[Record extracts]

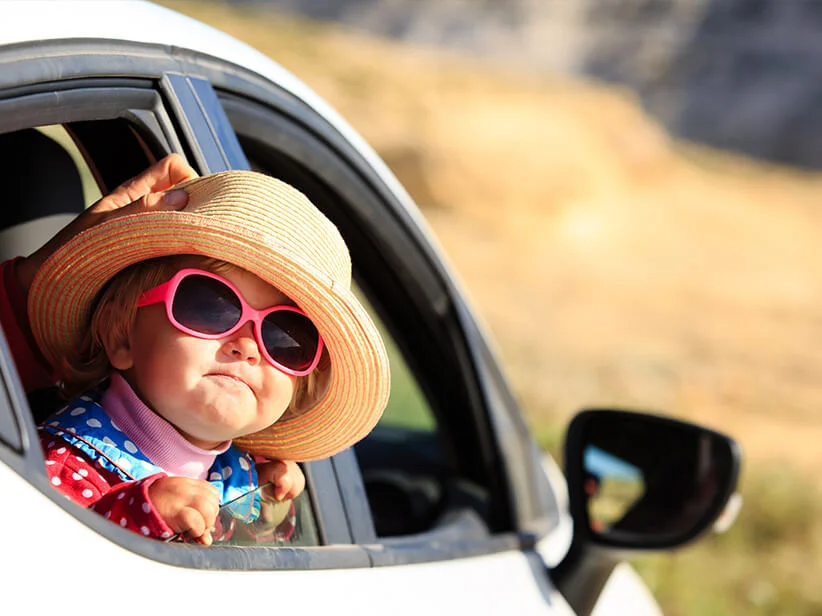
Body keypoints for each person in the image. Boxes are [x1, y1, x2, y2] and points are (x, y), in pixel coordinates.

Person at [6, 162, 391, 544]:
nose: (249, 345)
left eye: (286, 338)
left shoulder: (236, 473)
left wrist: (266, 502)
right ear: (121, 335)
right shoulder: (55, 467)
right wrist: (136, 514)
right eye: (210, 307)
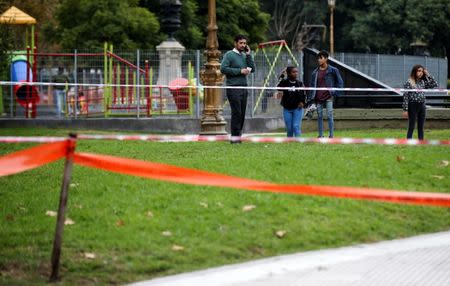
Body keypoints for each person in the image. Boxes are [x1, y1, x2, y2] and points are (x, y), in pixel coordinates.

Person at [220, 35, 256, 144]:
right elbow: (223, 68)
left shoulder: (245, 56)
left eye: (245, 43)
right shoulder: (229, 55)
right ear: (235, 43)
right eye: (241, 43)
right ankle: (234, 139)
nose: (243, 45)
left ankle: (238, 137)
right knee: (237, 112)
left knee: (242, 113)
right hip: (233, 88)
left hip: (243, 88)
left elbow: (253, 69)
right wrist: (239, 71)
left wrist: (249, 55)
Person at [308, 50, 343, 138]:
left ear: (326, 59)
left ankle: (331, 136)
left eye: (321, 58)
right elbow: (312, 86)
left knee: (330, 116)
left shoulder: (333, 70)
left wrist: (335, 93)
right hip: (318, 98)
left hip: (329, 97)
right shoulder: (314, 72)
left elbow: (340, 83)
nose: (319, 60)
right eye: (318, 58)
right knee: (319, 116)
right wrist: (311, 99)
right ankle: (321, 135)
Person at [402, 65, 438, 140]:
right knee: (411, 126)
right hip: (413, 105)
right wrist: (405, 109)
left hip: (422, 105)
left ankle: (421, 142)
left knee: (421, 126)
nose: (420, 73)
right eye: (419, 71)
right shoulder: (409, 82)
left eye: (421, 71)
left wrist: (428, 75)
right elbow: (405, 96)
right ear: (414, 72)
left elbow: (435, 84)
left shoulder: (423, 81)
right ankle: (409, 141)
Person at [277, 66, 306, 137]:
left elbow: (304, 94)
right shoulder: (284, 82)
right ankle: (290, 142)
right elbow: (278, 86)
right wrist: (282, 75)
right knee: (289, 128)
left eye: (296, 72)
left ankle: (298, 142)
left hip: (297, 108)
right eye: (294, 72)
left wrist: (302, 102)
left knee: (296, 126)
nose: (296, 73)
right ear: (289, 73)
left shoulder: (299, 83)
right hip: (287, 108)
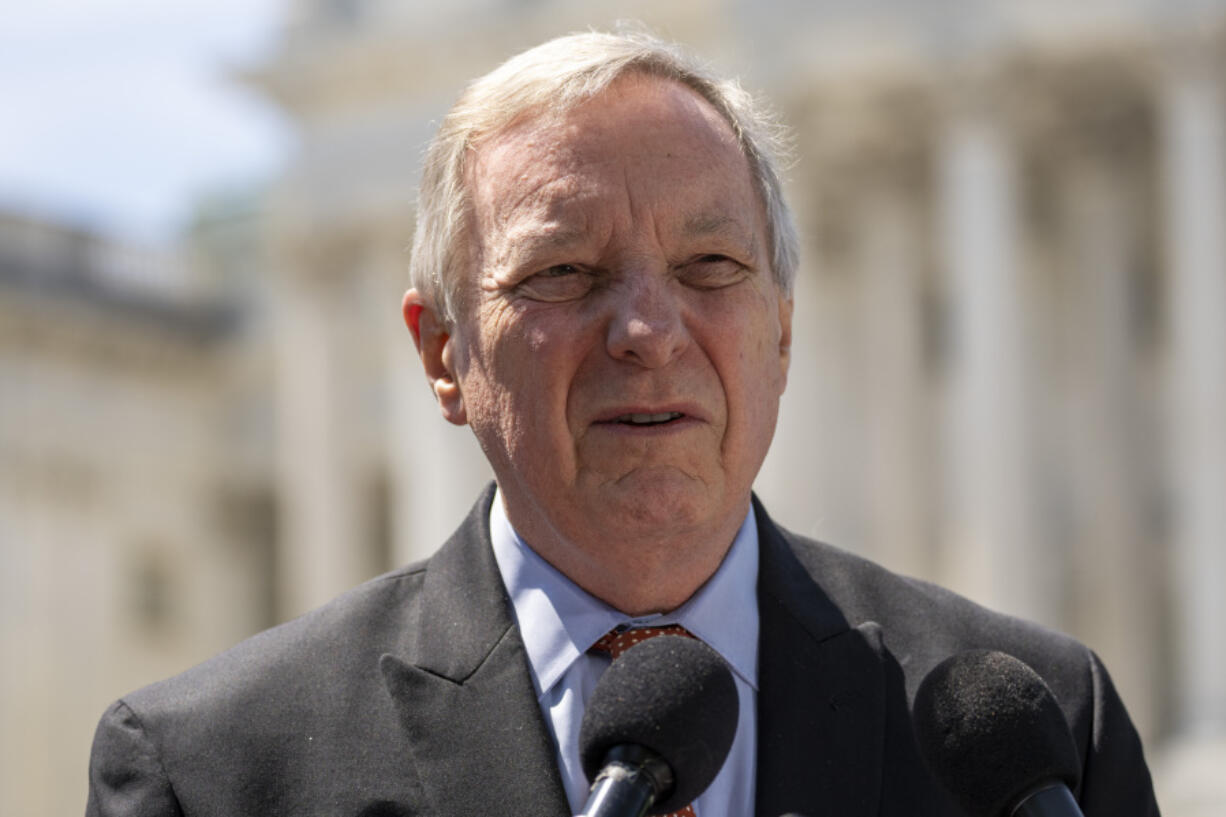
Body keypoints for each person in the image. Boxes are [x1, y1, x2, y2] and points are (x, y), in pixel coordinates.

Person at [86, 30, 1160, 817]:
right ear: (441, 355)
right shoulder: (215, 773)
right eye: (563, 273)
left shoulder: (1044, 740)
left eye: (710, 267)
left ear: (780, 334)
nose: (649, 329)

[/Record extracts]

What the task requires
Check each line above for "shoulder" and return the ones that have it.

Written response
left shoulder: (236, 473)
right shoulder: (55, 467)
left shoulder: (245, 56)
right shoulder: (229, 55)
left shoulder: (333, 70)
right shoulder: (314, 72)
right shoulder: (409, 82)
left shoulder: (423, 81)
right shoulder: (284, 82)
left shoulder: (299, 83)
right shoulder: (215, 773)
left shoulder: (1044, 740)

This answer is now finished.